Speaking of his different perspective on how he sees software, Farnoud pointed out that

when most of us think about the use of software, “we look at our phone apps, we look at robots and AI; we don’t think so much about making simple, mundane things smarter.

But that’s exactly what he does.

Farnoud’s PhD project on biomedical imaging for tissue differentiation was more direct in its impact than his earlier work. He gave an example application of imaging certain types of brain tumors that cannot be directly seen because they do not take up dye. Without techniques like his, neurosurgeons have been forced to find these tumors by touch, probing the brain for differences in density, similar to how some people test the doneness of a steak by comparing its “give” to that of the muscle at the base of their thumb. The project eventually led to designing a device for skin cancer detection – a “digital biopsy” where you can diagnose cancerous/benign tumors without physically removing flesh.

At Vital, they’re now “decentralizing lab medicine” and telling apart different biomarkers in your body. “What we’re trying to do now is: most tests you would otherwise need to go to LabCorps to do... you can now do in a primary care physician's office with less than 1 mL of blood, running 70 tests in less than 20 minutes.” The work is much more complicated than the simpler problems of his graduate studies with an imager and an AI, requiring chemistry, fluidics biochemistry, biophysics and to find ways to “label” things so they’re easier for the analyzer to “see”.

Farnoud looked back at his days in physics and marveled in retrospect at the depth of the skills he had been taught and taken for granted. “In observational astronomy, there’s so much computation being done, it’s like this is obviously what you do, it’s table stakes. In engineering people spend years coming up with algorithms that [astrophysicists] don’t even think about, we just do it. Then you realize, wow, that algorithm in itself could have been a major publication.”

In a recent Zoom call, his former mentors Brian and Gretchen asked Farnoud what they’d taught him that he is still using.

His answer? The free body diagram.

It was a joke but what it meant was: you have to think about what are all the things acting on this object? You try to get to a root cause, a problem statement, and try to solve the problem considering everything that’s acting on it.

That analytical approach has served him well.

He appreciated, more generally, the mindset instilled by several years studying physics. “Just sit down and think about the problem and appreciate the problem. Let’s not just go out and look for solutions, any solutions, let’s think about what’s the best way to solve the problem and how to get the right answer.”

When asked whether he has any hobbies outside his work, Farnoud first mentions his two kids. He then casually mentions his work in the National Basketball League of Canada. (“I was never a very good basketball player!” Just a professional referee.) He also enjoys playing volleyball and does some woodworking these days, though he is careful to clarify that all he means by that is “nailing two pieces of wood together”.

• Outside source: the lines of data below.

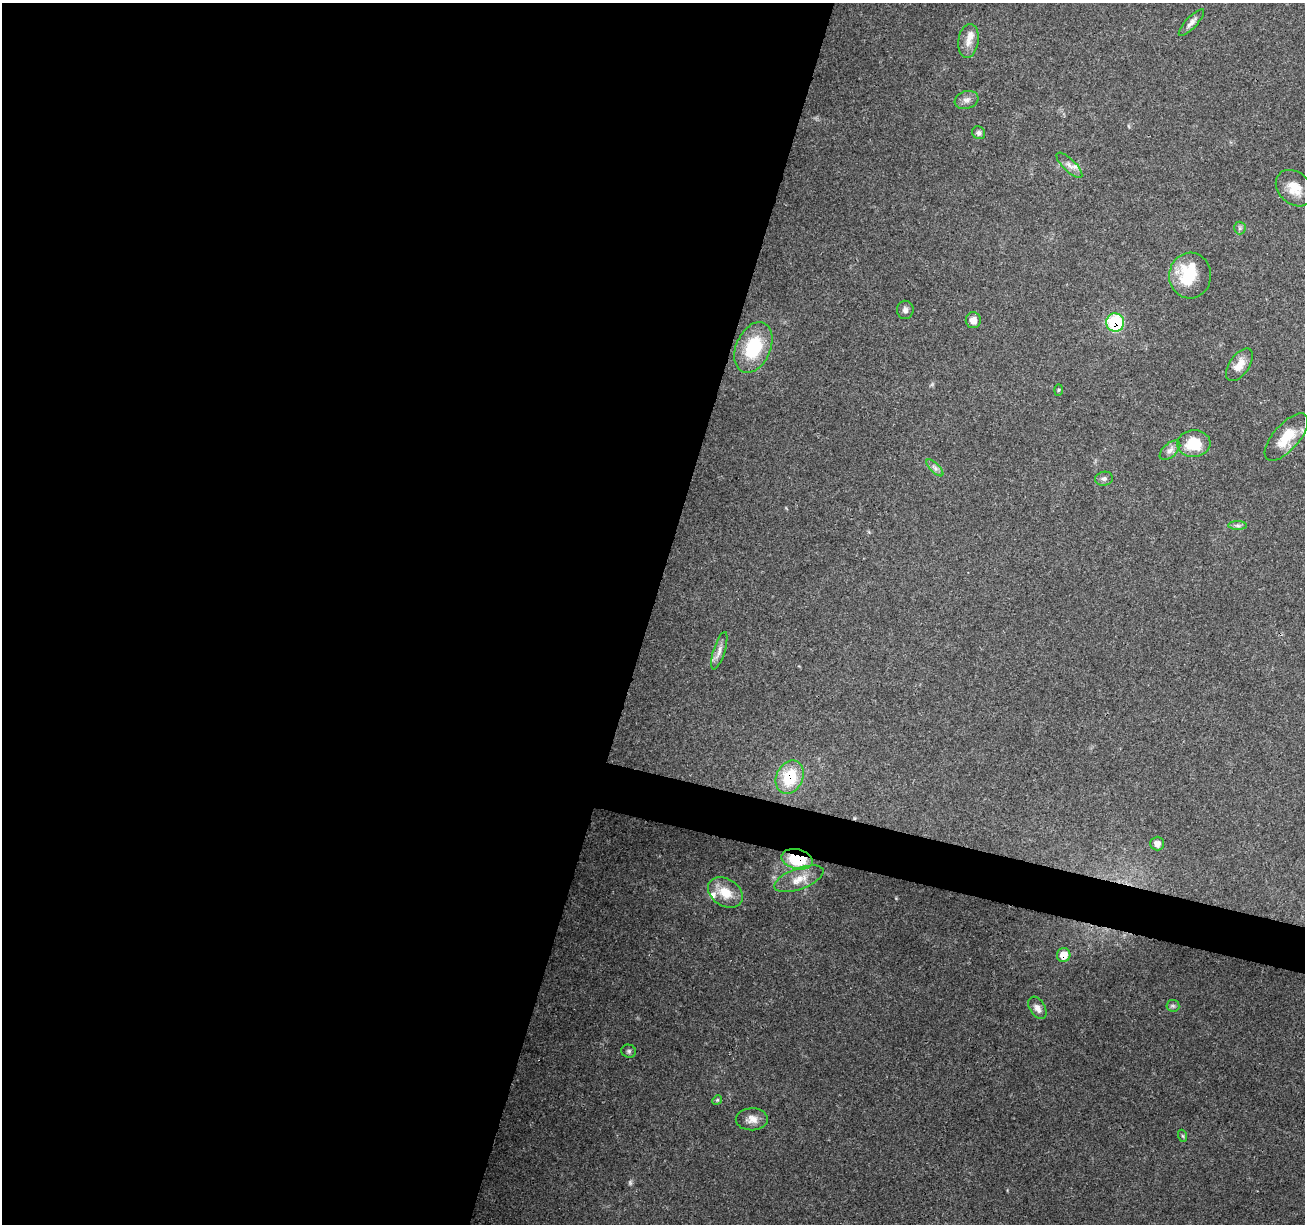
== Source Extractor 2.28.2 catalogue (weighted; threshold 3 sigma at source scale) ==
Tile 5 of 4 x 4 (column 1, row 2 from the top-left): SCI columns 11-1313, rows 2731-3952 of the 5222 x 5397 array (HDU 1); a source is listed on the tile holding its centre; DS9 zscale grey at full resolution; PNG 1307 x 1226 px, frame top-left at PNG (2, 3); each listed source drawn as its Kron ellipse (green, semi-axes under 4 px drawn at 4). Shown black and unused: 52% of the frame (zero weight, under 3 of 4 exposures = <1% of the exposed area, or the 3 px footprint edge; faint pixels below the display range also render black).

It’s been a circuitous path, but even once Farnoud was on a path far from physics, he always remembered his undergrad department fondly. He was thrilled to hear his interviewer’s personal connection with Richard Epp. “Richard was one of the best teachers I’ve ever had, and best university professors I ever had. I always wanted to be like him. I learned most of how to think about physics from Richard.” And when working on the Waterloo campus, he reminisced, even while doing his graduate work in a different department,

Any time I opened the door to the physics building, any door, and smelled the building, it was just like coming home.